- Texte présenté:

En tout cas, la politique mise en œuvre par ce gouvernement – maîtriser les flux migratoires sans pour autant accepter les stigmatisations et les amalgames, qui n’ont du reste sûrement pas cours ici – se veut équilibrée, respectueuse à la fois du droit et des droits.

Monsieur Mézard, je vous remercie de voir dans ce texte, qui répond effectivement à l’urgence, non une preuve de reniement et une source de désenchantement, mais la manifestation de la raison. Il s’agit d’allier les exigences d’une politique cohérente et lucide avec celles, humanistes, d’une tradition d’accueil. Ces valeurs constituent d’ailleurs le socle de votre formation politique et rassemblent tous les républicains. Il est toujours facile de qualifier un texte d’une façon ou d’une autre, mais nous parlons là de politique concrète.

Vous avez évoqué de façon fort pertinente, comme tous ceux qui sont intervenus au nom de la majorité, les effets très négatifs de l'empilement législatif sur le droit des étrangers. Vous avez aussi rappelé que l’on ne pouvait pas improviser notre politique migratoire et renoncer à lutter contre l’immigration irrégulière.

Je veux souligner combien ces questions sont complexes partout en Europe. Lundi dernier, à l'occasion de l'assemblée générale d'Interpol, j'ai longuement discuté avec mon homologue italienne, en charge de ces questions en tant que ministre de l'intérieur. L'Italie est confrontée, du fait de sa position géographique, à des problèmes majeurs (M. Jean-Jacques Hyest acquiesce) et à des tragédies épouvantables. Voilà deux jours encore, plusieurs migrants se sont noyés entre la Libye, la Tunisie et l'Italie.

- Série d'exercices:
1 – D'après le discours sur la politique migratoire, avec qui a eu lieu la longue discussion lors de l'assemblée générale d'Interpol ?
2 – Recopiez, s'il vous plaît, le passage du discours sur la politique migratoire allant de « Vous avez évoqué » jusqu'à « contre l’immigration irrégulière. », en renommant « immigration irrégulière » en « immigration clandestine ».
3 – Rédigez la suite du discours sur la politique migratoire, après sa dernière phrase.

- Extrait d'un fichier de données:
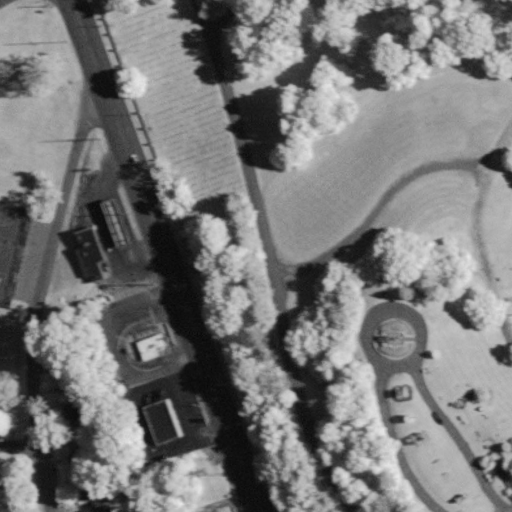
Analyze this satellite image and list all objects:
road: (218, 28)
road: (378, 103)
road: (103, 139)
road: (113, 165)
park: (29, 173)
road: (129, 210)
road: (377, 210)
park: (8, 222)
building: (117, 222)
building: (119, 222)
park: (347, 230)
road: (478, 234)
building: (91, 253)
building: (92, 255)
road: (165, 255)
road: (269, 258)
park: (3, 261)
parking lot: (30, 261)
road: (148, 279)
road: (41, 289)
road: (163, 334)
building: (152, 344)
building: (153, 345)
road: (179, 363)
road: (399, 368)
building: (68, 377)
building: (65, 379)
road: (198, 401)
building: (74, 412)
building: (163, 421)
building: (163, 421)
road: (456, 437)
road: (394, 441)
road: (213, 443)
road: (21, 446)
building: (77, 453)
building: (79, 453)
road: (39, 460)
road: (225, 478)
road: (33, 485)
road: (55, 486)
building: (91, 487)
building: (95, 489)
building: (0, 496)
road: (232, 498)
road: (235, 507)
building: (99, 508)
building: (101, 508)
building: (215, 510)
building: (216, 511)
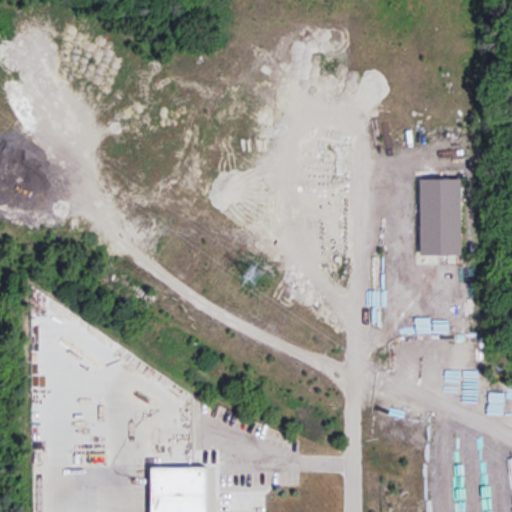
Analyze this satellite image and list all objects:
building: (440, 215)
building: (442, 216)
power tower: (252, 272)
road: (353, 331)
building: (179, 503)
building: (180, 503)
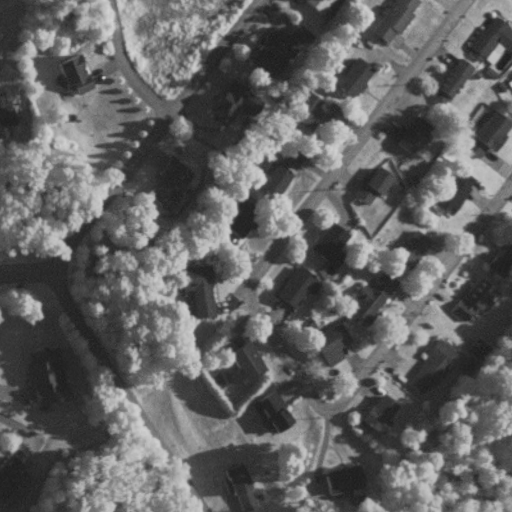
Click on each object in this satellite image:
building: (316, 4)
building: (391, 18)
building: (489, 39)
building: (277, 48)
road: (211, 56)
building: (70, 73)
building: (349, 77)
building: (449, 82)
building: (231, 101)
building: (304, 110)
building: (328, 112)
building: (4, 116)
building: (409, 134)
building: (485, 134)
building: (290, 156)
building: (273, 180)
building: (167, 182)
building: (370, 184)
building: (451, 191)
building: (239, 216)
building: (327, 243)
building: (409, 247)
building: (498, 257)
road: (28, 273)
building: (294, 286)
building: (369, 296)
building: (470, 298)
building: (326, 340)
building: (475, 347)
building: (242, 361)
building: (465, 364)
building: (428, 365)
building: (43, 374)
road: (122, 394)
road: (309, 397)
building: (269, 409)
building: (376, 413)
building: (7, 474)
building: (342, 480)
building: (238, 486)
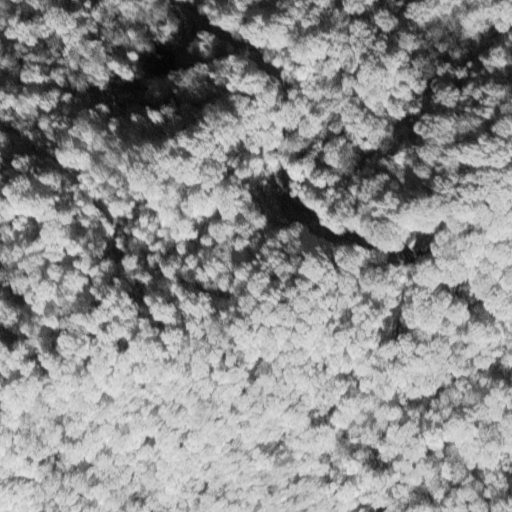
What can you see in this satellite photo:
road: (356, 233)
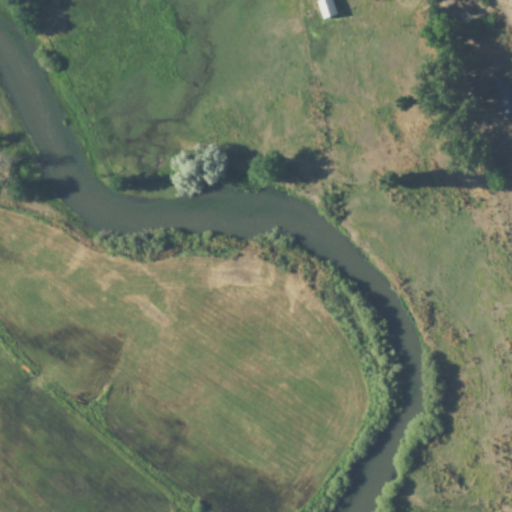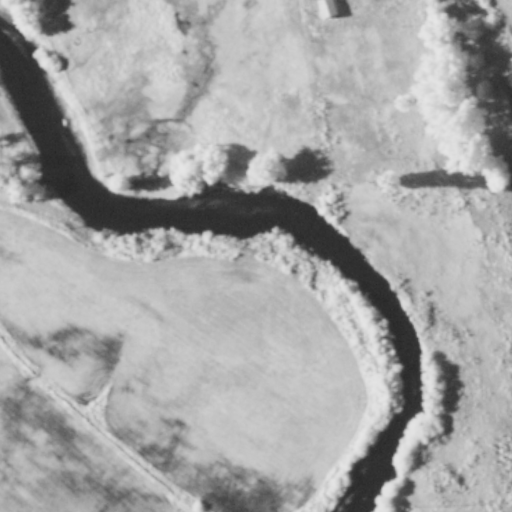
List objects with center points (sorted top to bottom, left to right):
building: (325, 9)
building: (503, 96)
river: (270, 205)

- Réponses par exercice:
1 – Avec l'homologue italienne chargée de ces questions en tant que ministre de l'intérieur.

2 –
Vous avez évoqué de façon fort pertinente, comme tous ceux qui sont intervenus au nom de la majorité, les effets très négatifs de l'empilement législatif sur le droit des étrangers. Vous avez aussi rappelé que l’on ne pouvait pas improviser notre politique migratoire et renoncer à lutter contre l’immigration clandestine.

3 –
L’Europe doit également faire face à de fortes pressions, par exemple dans le secteur de Ceuta et Melilla, au Maroc, et à des drames humains intolérables. Nous voyons combien l'Europe, c'est-à-dire les pays qui en sont membres, doit organiser cette politique migratoire. Ce sont là des défis que notre société doit relever.

Monsieur Mézard, vous avez souligné que le Gouvernement n’avait pas travaillé dans la précipitation. La durée de seize heures a été fixée après un examen vigilant des contraintes pesant sur l’administration, pour limiter la durée de cette retenue au temps strictement nécessaire. Après la décision de la Cour de cassation, nous avons fait en sorte d’aboutir à un texte équilibré et juste.

Monsieur Buffet, je tiens à souligner la qualité et la précision de votre intervention. Il est vrai que vous connaissez parfaitement ces sujets. Je suis prêt à ouvrir avec vous, comme avec M. Hyest, un débat sur les raisons pour lesquelles nous devons aujourd'hui légiférer. Je l’ai dit tout à l'heure, le gouvernement précédent aurait dû anticiper cette décision.

Ce sont des sujets compliqués, nous l'avons vu en matière de garde à vue, voilà deux ans. Monsieur Hyest, nous pourrions reprendre vos analyses sur la Cour de cassation, tant il est vrai que la Cour de justice de l'Union européenne a donné un certain nombre d'indications que la Cour de Cassation a appliquées de manière très stricte. Le Gouvernement est mis face à ses responsabilités et doit traiter ce problème : il les assume.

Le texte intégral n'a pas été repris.